Adhikari Bindira, Niraula Biraj, Lamichhane Samit, Sapkota Aashish
Chitwan Medical College, Chitwan, Nepal.
Ann Med Surg (Lond). 2025 Jan 7;87(2):981-984. doi: 10.1097/MS9.0000000000002923. eCollection 2025 Feb.
Multiple endocrine neoplasia type 2A (MEN2A) is a rare hereditary cancer syndrome marked by medullary thyroid carcinoma (MTC), pheochromocytoma, and primary hyperparathyroidism. The RET proto-oncogene mutation, particularly the C634R variant, significantly increases the risk of persistent or recurrent disease. This case underscores the importance of genetic analysis and comprehensive follow-up in managing MEN2A.
We report a 36-year-old pregnant female with MEN2A, diagnosed with the RET C634R mutation. Ten years earlier, she underwent a total thyroidectomy for MTC, followed by an adrenalectomy for bilateral pheochromocytoma. Despite these interventions, her calcitonin levels never normalized, and recent imaging revealed somatostatin receptor-expressing lesions in the left paratracheal region. Genetic testing confirmed the RET C634R mutation, also found in her 7-year-old daughter, indicating familial transmission.

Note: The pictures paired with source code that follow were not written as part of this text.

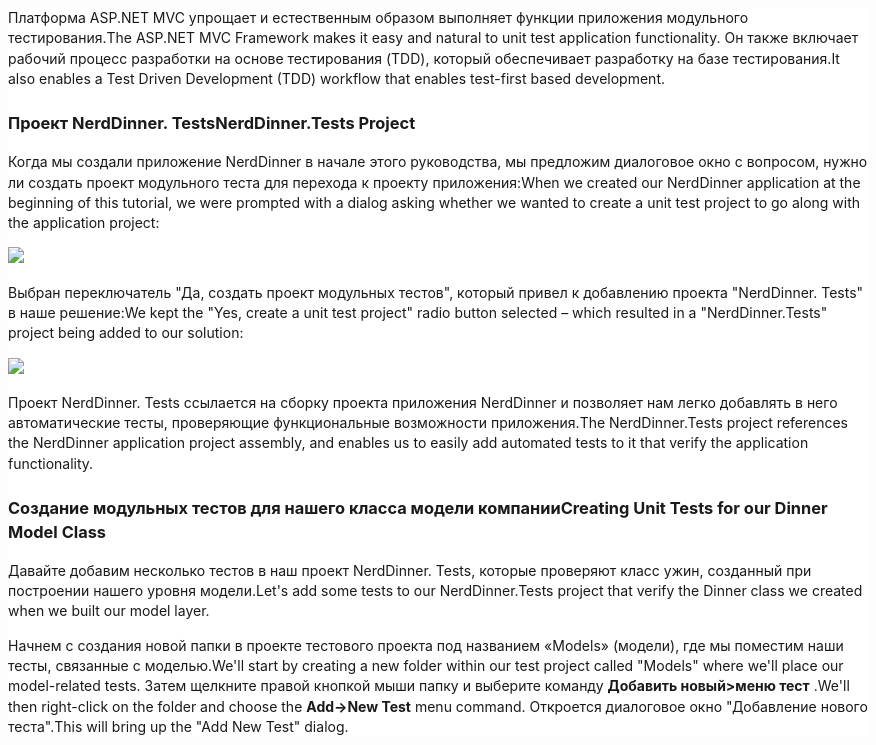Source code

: <span data-ttu-id="fe0c1-123">Платформа ASP.NET MVC упрощает и естественным образом выполняет функции приложения модульного тестирования.</span><span class="sxs-lookup"><span data-stu-id="fe0c1-123">The ASP.NET MVC Framework makes it easy and natural to unit test application functionality.</span></span> <span data-ttu-id="fe0c1-124">Он также включает рабочий процесс разработки на основе тестирования (TDD), который обеспечивает разработку на базе тестирования.</span><span class="sxs-lookup"><span data-stu-id="fe0c1-124">It also enables a Test Driven Development (TDD) workflow that enables test-first based development.</span></span>

### <a name="nerddinnertests-project"></a><span data-ttu-id="fe0c1-125">Проект NerdDinner. Tests</span><span class="sxs-lookup"><span data-stu-id="fe0c1-125">NerdDinner.Tests Project</span></span>

<span data-ttu-id="fe0c1-126">Когда мы создали приложение NerdDinner в начале этого руководства, мы предложим диалоговое окно с вопросом, нужно ли создать проект модульного теста для перехода к проекту приложения:</span><span class="sxs-lookup"><span data-stu-id="fe0c1-126">When we created our NerdDinner application at the beginning of this tutorial, we were prompted with a dialog asking whether we wanted to create a unit test project to go along with the application project:</span></span>

![](enable-automated-unit-testing/_static/image1.png)

<span data-ttu-id="fe0c1-127">Выбран переключатель "Да, создать проект модульных тестов", который привел к добавлению проекта "NerdDinner. Tests" в наше решение:</span><span class="sxs-lookup"><span data-stu-id="fe0c1-127">We kept the "Yes, create a unit test project" radio button selected – which resulted in a "NerdDinner.Tests" project being added to our solution:</span></span>

![](enable-automated-unit-testing/_static/image2.png)

<span data-ttu-id="fe0c1-128">Проект NerdDinner. Tests ссылается на сборку проекта приложения NerdDinner и позволяет нам легко добавлять в него автоматические тесты, проверяющие функциональные возможности приложения.</span><span class="sxs-lookup"><span data-stu-id="fe0c1-128">The NerdDinner.Tests project references the NerdDinner application project assembly, and enables us to easily add automated tests to it that verify the application functionality.</span></span>

### <a name="creating-unit-tests-for-our-dinner-model-class"></a><span data-ttu-id="fe0c1-129">Создание модульных тестов для нашего класса модели компании</span><span class="sxs-lookup"><span data-stu-id="fe0c1-129">Creating Unit Tests for our Dinner Model Class</span></span>

<span data-ttu-id="fe0c1-130">Давайте добавим несколько тестов в наш проект NerdDinner. Tests, которые проверяют класс ужин, созданный при построении нашего уровня модели.</span><span class="sxs-lookup"><span data-stu-id="fe0c1-130">Let's add some tests to our NerdDinner.Tests project that verify the Dinner class we created when we built our model layer.</span></span>

<span data-ttu-id="fe0c1-131">Начнем с создания новой папки в проекте тестового проекта под названием «Models» (модели), где мы поместим наши тесты, связанные с моделью.</span><span class="sxs-lookup"><span data-stu-id="fe0c1-131">We'll start by creating a new folder within our test project called "Models" where we'll place our model-related tests.</span></span> <span data-ttu-id="fe0c1-132">Затем щелкните правой кнопкой мыши папку и выберите команду **Добавить новый&gt;меню тест** .</span><span class="sxs-lookup"><span data-stu-id="fe0c1-132">We'll then right-click on the folder and choose the **Add-&gt;New Test** menu command.</span></span> <span data-ttu-id="fe0c1-133">Откроется диалоговое окно "Добавление нового теста".</span><span class="sxs-lookup"><span data-stu-id="fe0c1-133">This will bring up the "Add New Test" dialog.</span></span>
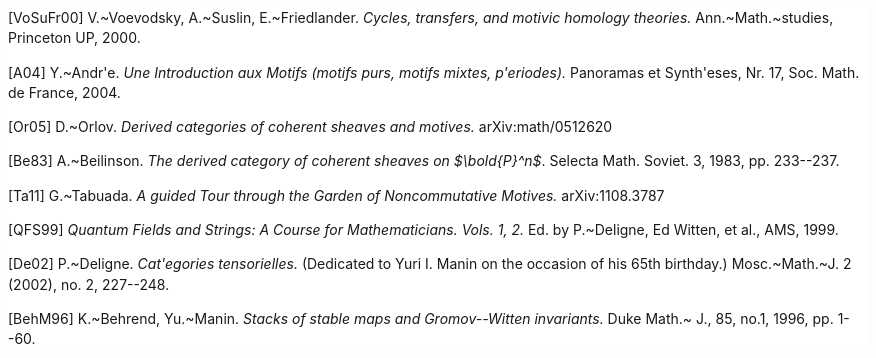 [VoSuFr00] V.~Voevodsky, A.~Suslin, E.~Friedlander. *Cycles, transfers, and motivic homology theories.* Ann.~Math.~studies, Princeton UP, 2000.

[A04] Y.~Andr\'e. *Une Introduction aux Motifs (motifs purs, motifs mixtes, p\'eriodes).* Panoramas et Synth\'eses, Nr. 17, Soc. Math. de France, 2004.

[Or05] D.~Orlov. *Derived categories of coherent sheaves and motives.* arXiv:math/0512620

[Be83] A.~Beilinson. *The derived category of coherent sheaves on $\bold{P}^n$*. Selecta Math. Soviet. 3, 1983, pp. 233--237.

[Ta11] G.~Tabuada. *A guided Tour through the Garden of Noncommutative Motives.* arXiv:1108.3787

[QFS99] *Quantum Fields and Strings: A Course for Mathematicians. Vols. 1, 2.* Ed. by P.~Deligne, Ed Witten, et al., AMS, 1999.

[De02] P.~Deligne. *Cat\'egories tensorielles.* (Dedicated to Yuri I. Manin on the occasion of his 65th birthday.) Mosc.~Math.~J. 2 (2002), no. 2, 227--248.

[BehM96] K.~Behrend, Yu.~Manin. *Stacks of  stable maps and Gromov--Witten invariants.* Duke Math.~ J., 85, no.1, 1996, pp. 1--60.
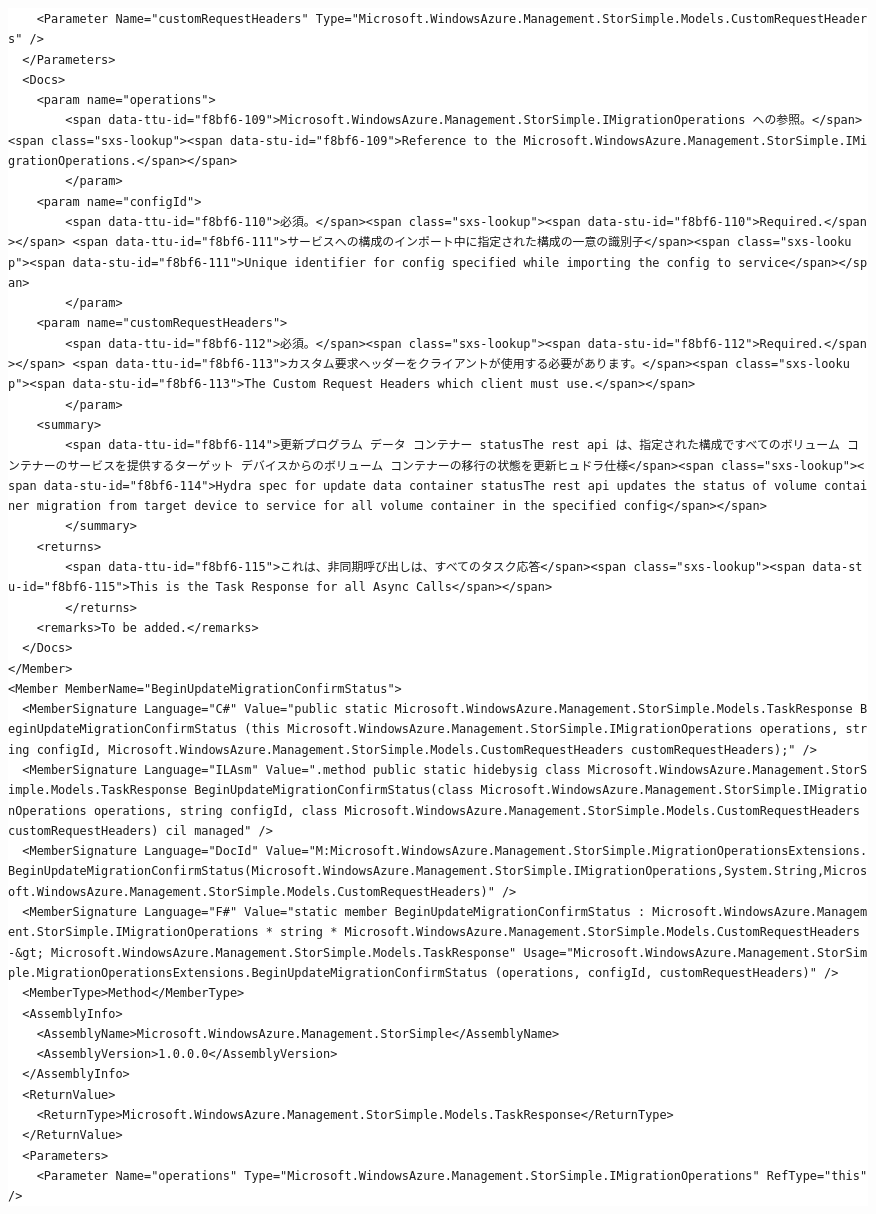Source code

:         <Parameter Name="customRequestHeaders" Type="Microsoft.WindowsAzure.Management.StorSimple.Models.CustomRequestHeaders" />
      </Parameters>
      <Docs>
        <param name="operations">
            <span data-ttu-id="f8bf6-109">Microsoft.WindowsAzure.Management.StorSimple.IMigrationOperations への参照。</span><span class="sxs-lookup"><span data-stu-id="f8bf6-109">Reference to the Microsoft.WindowsAzure.Management.StorSimple.IMigrationOperations.</span></span>
            </param>
        <param name="configId">
            <span data-ttu-id="f8bf6-110">必須。</span><span class="sxs-lookup"><span data-stu-id="f8bf6-110">Required.</span></span> <span data-ttu-id="f8bf6-111">サービスへの構成のインポート中に指定された構成の一意の識別子</span><span class="sxs-lookup"><span data-stu-id="f8bf6-111">Unique identifier for config specified while importing the config to service</span></span>
            </param>
        <param name="customRequestHeaders">
            <span data-ttu-id="f8bf6-112">必須。</span><span class="sxs-lookup"><span data-stu-id="f8bf6-112">Required.</span></span> <span data-ttu-id="f8bf6-113">カスタム要求ヘッダーをクライアントが使用する必要があります。</span><span class="sxs-lookup"><span data-stu-id="f8bf6-113">The Custom Request Headers which client must use.</span></span>
            </param>
        <summary>
            <span data-ttu-id="f8bf6-114">更新プログラム データ コンテナー statusThe rest api は、指定された構成ですべてのボリューム コンテナーのサービスを提供するターゲット デバイスからのボリューム コンテナーの移行の状態を更新ヒュドラ仕様</span><span class="sxs-lookup"><span data-stu-id="f8bf6-114">Hydra spec for update data container statusThe rest api updates the status of volume container migration from target device to service for all volume container in the specified config</span></span>
            </summary>
        <returns>
            <span data-ttu-id="f8bf6-115">これは、非同期呼び出しは、すべてのタスク応答</span><span class="sxs-lookup"><span data-stu-id="f8bf6-115">This is the Task Response for all Async Calls</span></span>
            </returns>
        <remarks>To be added.</remarks>
      </Docs>
    </Member>
    <Member MemberName="BeginUpdateMigrationConfirmStatus">
      <MemberSignature Language="C#" Value="public static Microsoft.WindowsAzure.Management.StorSimple.Models.TaskResponse BeginUpdateMigrationConfirmStatus (this Microsoft.WindowsAzure.Management.StorSimple.IMigrationOperations operations, string configId, Microsoft.WindowsAzure.Management.StorSimple.Models.CustomRequestHeaders customRequestHeaders);" />
      <MemberSignature Language="ILAsm" Value=".method public static hidebysig class Microsoft.WindowsAzure.Management.StorSimple.Models.TaskResponse BeginUpdateMigrationConfirmStatus(class Microsoft.WindowsAzure.Management.StorSimple.IMigrationOperations operations, string configId, class Microsoft.WindowsAzure.Management.StorSimple.Models.CustomRequestHeaders customRequestHeaders) cil managed" />
      <MemberSignature Language="DocId" Value="M:Microsoft.WindowsAzure.Management.StorSimple.MigrationOperationsExtensions.BeginUpdateMigrationConfirmStatus(Microsoft.WindowsAzure.Management.StorSimple.IMigrationOperations,System.String,Microsoft.WindowsAzure.Management.StorSimple.Models.CustomRequestHeaders)" />
      <MemberSignature Language="F#" Value="static member BeginUpdateMigrationConfirmStatus : Microsoft.WindowsAzure.Management.StorSimple.IMigrationOperations * string * Microsoft.WindowsAzure.Management.StorSimple.Models.CustomRequestHeaders -&gt; Microsoft.WindowsAzure.Management.StorSimple.Models.TaskResponse" Usage="Microsoft.WindowsAzure.Management.StorSimple.MigrationOperationsExtensions.BeginUpdateMigrationConfirmStatus (operations, configId, customRequestHeaders)" />
      <MemberType>Method</MemberType>
      <AssemblyInfo>
        <AssemblyName>Microsoft.WindowsAzure.Management.StorSimple</AssemblyName>
        <AssemblyVersion>1.0.0.0</AssemblyVersion>
      </AssemblyInfo>
      <ReturnValue>
        <ReturnType>Microsoft.WindowsAzure.Management.StorSimple.Models.TaskResponse</ReturnType>
      </ReturnValue>
      <Parameters>
        <Parameter Name="operations" Type="Microsoft.WindowsAzure.Management.StorSimple.IMigrationOperations" RefType="this" />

The RET C634R mutation is associated with a high risk of MTC recurrence and poor prognosis, emphasizing the need for vigilant monitoring. This case highlights the challenges in managing MEN2A, particularly in the presence of persistent lymph node involvement. It also stresses the importance of genetic counseling for at-risk family members.
This case emphasizes the critical role of genetic testing, continuous monitoring, and a multidisciplinary approach in MEN2A management. The identification of the RET C634R mutation in both the patient and her daughter highlights the need for early intervention and personalized treatment strategies to improve outcomes.
2A型多发性内分泌腺瘤病(MEN2A)是一种罕见的遗传性癌症综合征,其特征为甲状腺髓样癌(MTC)、嗜铬细胞瘤和原发性甲状旁腺功能亢进。RET原癌基因突变,尤其是C634R变异,显著增加了疾病持续或复发的风险。本病例强调了基因分析和全面随访在MEN2A管理中的重要性。
我们报告了一名36岁的患有MEN2A的孕妇,诊断为RET C634R突变。十年前,她因MTC接受了全甲状腺切除术,随后因双侧嗜铬细胞瘤接受了肾上腺切除术。尽管进行了这些干预,她的降钙素水平从未恢复正常,最近的影像学检查显示左气管旁区域有表达生长抑素受体的病变。基因检测证实了RET C634R突变,在她7岁的女儿中也发现了该突变,表明存在家族性遗传。
RET C634R突变与MTC复发的高风险和不良预后相关,强调了进行密切监测的必要性。本病例突出了MEN2A管理中的挑战,特别是在存在持续性淋巴结受累的情况下。它还强调了对有风险的家庭成员进行遗传咨询的重要性。
本病例强调了基因检测、持续监测和多学科方法在MEN2A管理中的关键作用。在患者及其女儿中均发现RET C634R突变,这突出了早期干预和个性化治疗策略以改善预后的必要性。